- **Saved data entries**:
___
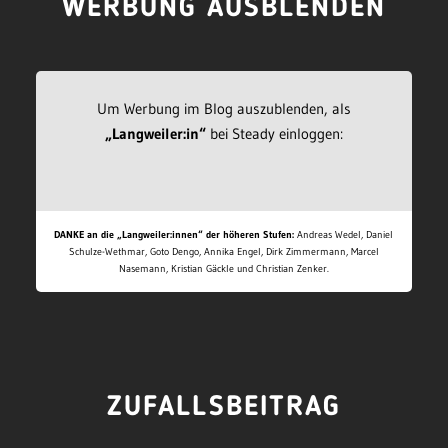
WERBUNG AUSBLENDEN
Um Werbung im Blog auszublenden, als
„Langweiler:in“
bei Steady einloggen:
DANKE an die „Langweiler:innen“ der höheren Stufen:
Andreas Wedel, Daniel
Schulze-Wethmar, Goto Dengo, Annika Engel, Dirk Zimmermann, Marcel
Nasemann, Kristian Gäckle und Christian Zenker.
ZUFALLSBEITRAG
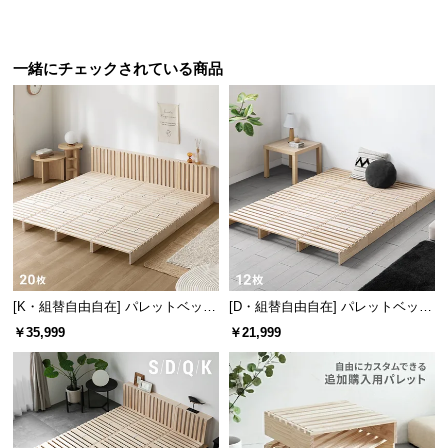
一緒にチェックされている商品
[K・組替自由自在] パレットベッド
[D・組替自由自在] パレットベッド
20枚セット
12枚セット
￥35,999
￥21,999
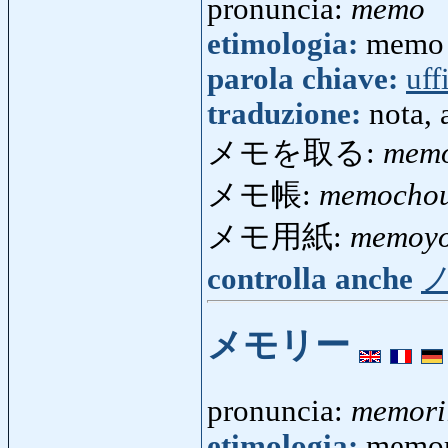
pronuncia:
memo
etimologia:
memo 
parola chiave:
uff
traduzione:
nota,
メモを取る:
memo
メモ帳:
memocho
メモ用紙:
memoyo
controlla anche
メモリー
pronuncia:
memori
etimologia:
memor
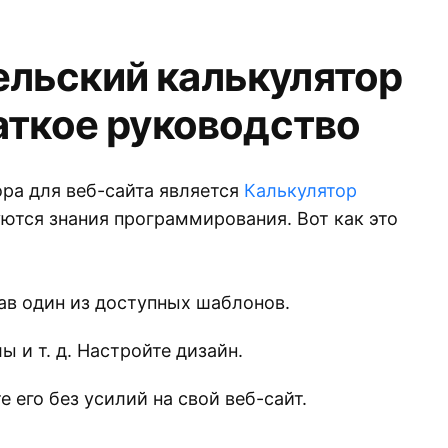
ельский калькулятор
раткое руководство
ра для веб-сайта является
Калькулятор
уются знания программирования. Вот как это
ав один из доступных шаблонов.
 и т. д. Настройте дизайн.
 его без усилий на свой веб-сайт.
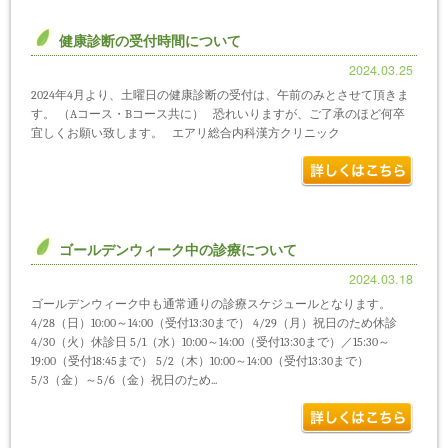
健康診断の受付時間について
2024.03.25
2024年4月より、土曜日の健康診断の受付は、午前のみとさせて頂きま
す。 （Aコース・Bコース共に） 恐れいりますが、ご了承のほど何卒
宜しくお願い致します。 エアリ総合内科漢方クリニック
ゴールデンウィーク中の診療について
2024.03.18
ゴールデンウィーク中も通常通りの診療スケジュールとなります。
4/28（日）10:00～14:00（受付13:30まで） 4/29（月）祝日のため休診
4/30（火）休診日 5/1（水）10:00～14:00（受付13:30まで）／15:30～
19:00（受付18:45まで） 5/2（木）10:00～14:00（受付13:30まで）
5/3（金）～5/6（金）祝日のため...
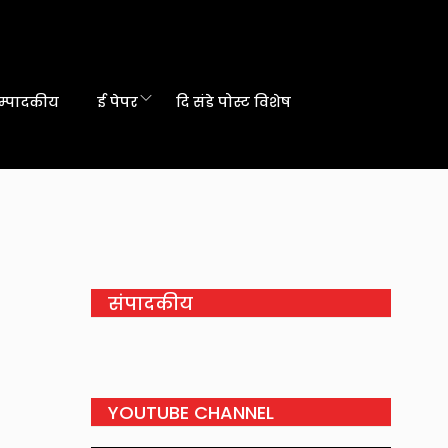
म्पादकीय
ई पेपर
दि संडे पोस्ट विशेष
संपादकीय
YOUTUBE CHANNEL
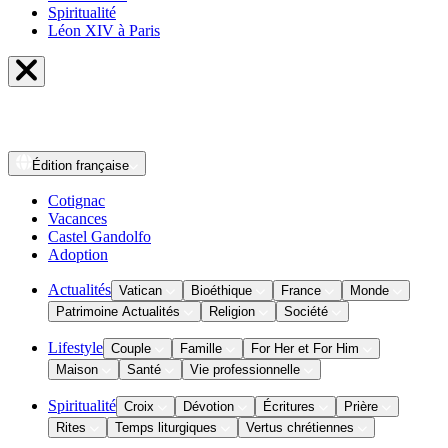
Spiritualité
Léon XIV à Paris
Édition
française
Cotignac
Vacances
Castel Gandolfo
Adoption
Actualités
Vatican
Bioéthique
France
Monde
Patrimoine Actualités
Religion
Société
Lifestyle
Couple
Famille
For Her et For Him
Maison
Santé
Vie professionnelle
Spiritualité
Croix
Dévotion
Écritures
Prière
Rites
Temps liturgiques
Vertus chrétiennes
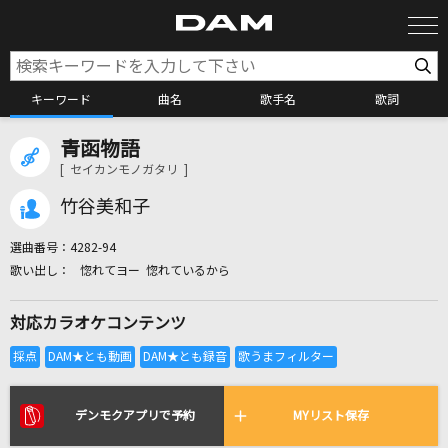
キーワード
曲名
歌手名
歌詞
青函物語
カラオケ検索
[ セイカンモノガタリ ]
竹谷美和子
カラオケ店舗検索
選曲番号：
4282-94
惚れてヨー 惚れているから
カラオケリクエスト
対応カラオケコンテンツ
全国りれき
リアルタイムで歌われている曲の一覧
デンモクアプリで予約
MYリスト保存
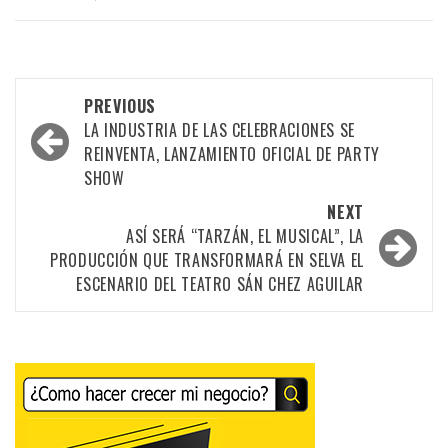
Post
PREVIOUS
navigation
LA INDUSTRIA DE LAS CELEBRACIONES SE
REINVENTA, LANZAMIENTO OFICIAL DE PARTY
SHOW
NEXT
ASÍ SERÁ “TARZÁN, EL MUSICAL”, LA
PRODUCCIÓN QUE TRANSFORMARÁ EN SELVA EL
ESCENARIO DEL TEATRO SÁN CHEZ AGUILAR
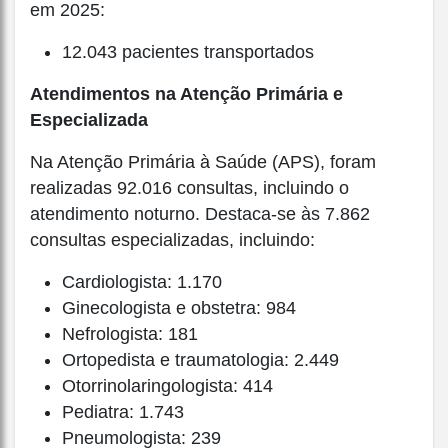
em 2025:
12.043 pacientes transportados
Atendimentos na Atenção Primária e
Especializada
Na Atenção Primária à Saúde (APS), foram
realizadas 92.016 consultas, incluindo o
atendimento noturno. Destaca-se às 7.862
consultas especializadas, incluindo:
Cardiologista: 1.170
Ginecologista e obstetra: 984
Nefrologista: 181
Ortopedista e traumatologia: 2.449
Otorrinolaringologista: 414
Pediatra: 1.743
Pneumologista: 239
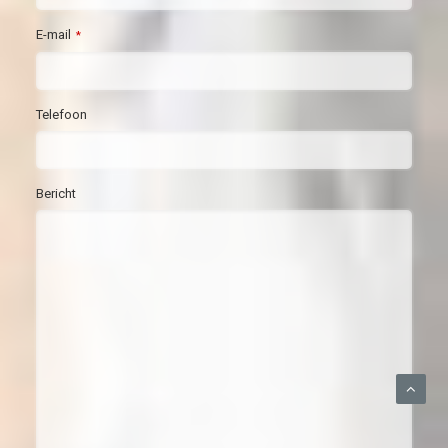
E-mail
*
Telefoon
Bericht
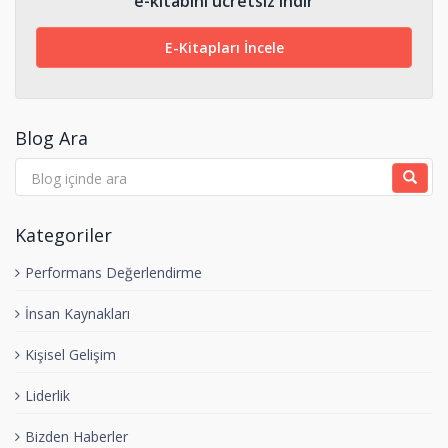
e-kitabını ücretsiz indir
E-Kitapları İncele
Blog Ara
Kategoriler
Performans Değerlendirme
İnsan Kaynakları
Kişisel Gelişim
Liderlik
Bizden Haberler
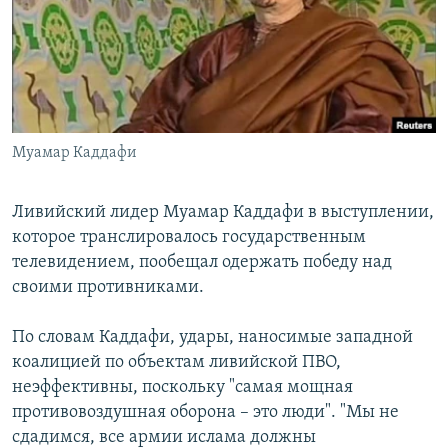
РАСПИСАНИЕ ВЕЩАНИЯ
ПОДПИШИТЕСЬ НА РАССЫЛКУ
СОЦИАЛЬНЫЕ СЕТИ
Муамар Каддафи
Ливийский лидер Муамар Каддафи в выступлении,
которое транслировалось государственным
Все сайты РСЕ/РС
телевидением, пообещал одержать победу над
своими противниками.
По словам Каддафи, удары, наносимые западной
коалицией по объектам ливийской ПВО,
неэффективны, поскольку "самая мощная
противовоздушная оборона – это люди". "Мы не
сдадимся, все армии ислама должны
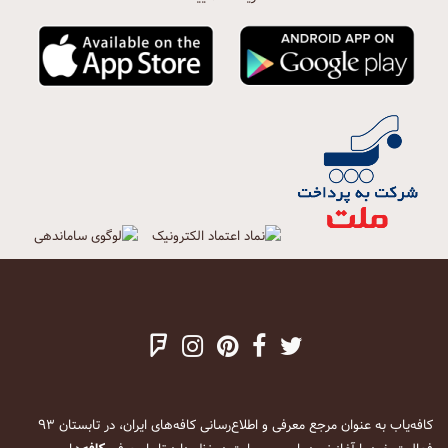
کافه‌یاب به عنوان مرجع معرفی و اطلاع‌رسانی کافه‌های ایران، در تابستان ۹۳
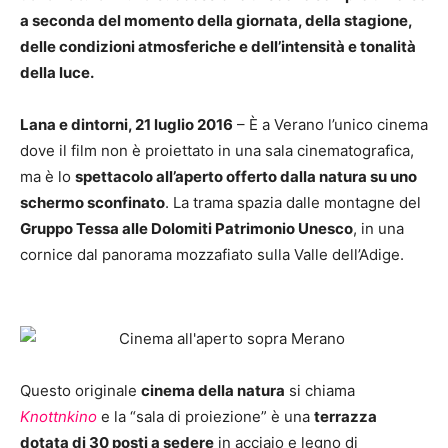
a seconda del momento della giornata, della stagione,
delle condizioni atmosferiche e dell’intensità e tonalità
della luce.
Lana e dintorni, 21 luglio 2016
– È a Verano l’unico cinema
dove il film non è proiettato in una sala cinematografica,
ma è lo
spettacolo all’aperto offerto dalla natura su uno
schermo sconfinato
. La trama spazia dalle montagne del
Gruppo Tessa alle Dolomiti Patrimonio Unesco
, in una
cornice dal panorama mozzafiato sulla Valle dell’Adige.
Questo originale
cinema della natura
si chiama
Knottnkino
e la “sala di proiezione” è una
terrazza
dotata di 30 posti a sedere
in acciaio e legno di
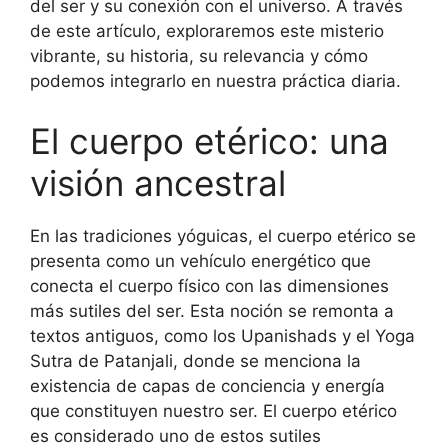
del ser y su conexión con el universo. A través
de este artículo, exploraremos este misterio
vibrante, su historia, su relevancia y cómo
podemos integrarlo en nuestra práctica diaria.
El cuerpo etérico: una
visión ancestral
En las tradiciones yóguicas, el cuerpo etérico se
presenta como un vehículo energético que
conecta el cuerpo físico con las dimensiones
más sutiles del ser. Esta noción se remonta a
textos antiguos, como los Upanishads y el Yoga
Sutra de Patanjali, donde se menciona la
existencia de capas de conciencia y energía
que constituyen nuestro ser. El cuerpo etérico
es considerado uno de estos sutiles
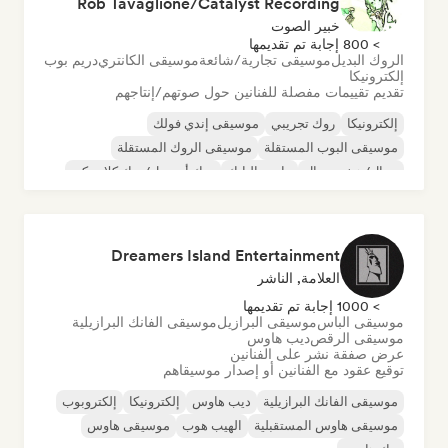
Rob Tavaglione/Catalyst Recording
خبير الصوت
> 800 إجابة تم تقديمها
الروك البديل
موسيقى تجارية/شائعة
موسيقى الكانتري
دريم بوب
إلكترونيكا
تقديم تقييمات مفصلة للفنانين حول صوتهم/إنتاجهم
إلكترونيكا
روك تجريبي
موسيقى إندي فولك
موسيقى البوب المستقلة
موسيقى الروك المستقلة
ميتال/هيفي ميتال
ما بعد البانك
روك أند رول/روك كلاسيكي
Dreamers Island Entertainment
العلامة, الناشر
> 1000 إجابة تم تقديمها
موسيقى الباس
موسيقى البرازيل
موسيقى الفانك البرازيلية
موسيقى الرقص
ديب هاوس
عرض صفقة نشر على الفنانين
توقيع عقود مع الفنانين أو إصدار موسيقاهم
موسيقى الفانك البرازيلية
ديب هاوس
إلكترونيكا
إلكتروبوب
موسيقى هاوس المستقبلية
الهيب هوب
موسيقى هاوس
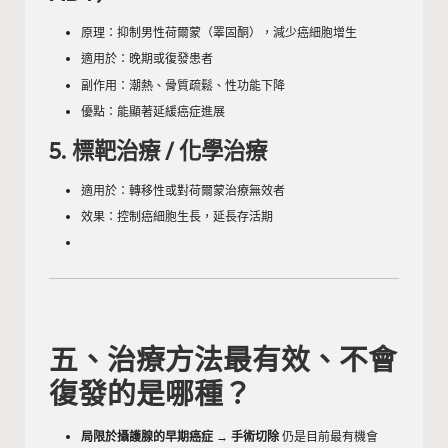
原理：抑制男性荷爾蒙（睪固酮），減少癌細胞增生
適用於：晚期或復發患者
副作用：潮熱、骨質疏鬆、性功能下降
優點：能顯著延緩癌症進展
5. 標靶治療 / 化學治療
適用於：轉移性或對荷爾蒙治療無效者
效果：控制癌細胞生長，延長存活期
五、治療方法最有效、不會
復發的是哪種？
局限於攝護腺的早期癌症
→
手術切除
仍是目前最有機會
___
- **TASK OBJECTIVE**: The answer must be every line of the data that contains the word "إجابة".

- **SOLUTION TO THIS PROBLEM**:
> 800 إجابة تم تقديمها
> 1000 إجابة تم تقديمها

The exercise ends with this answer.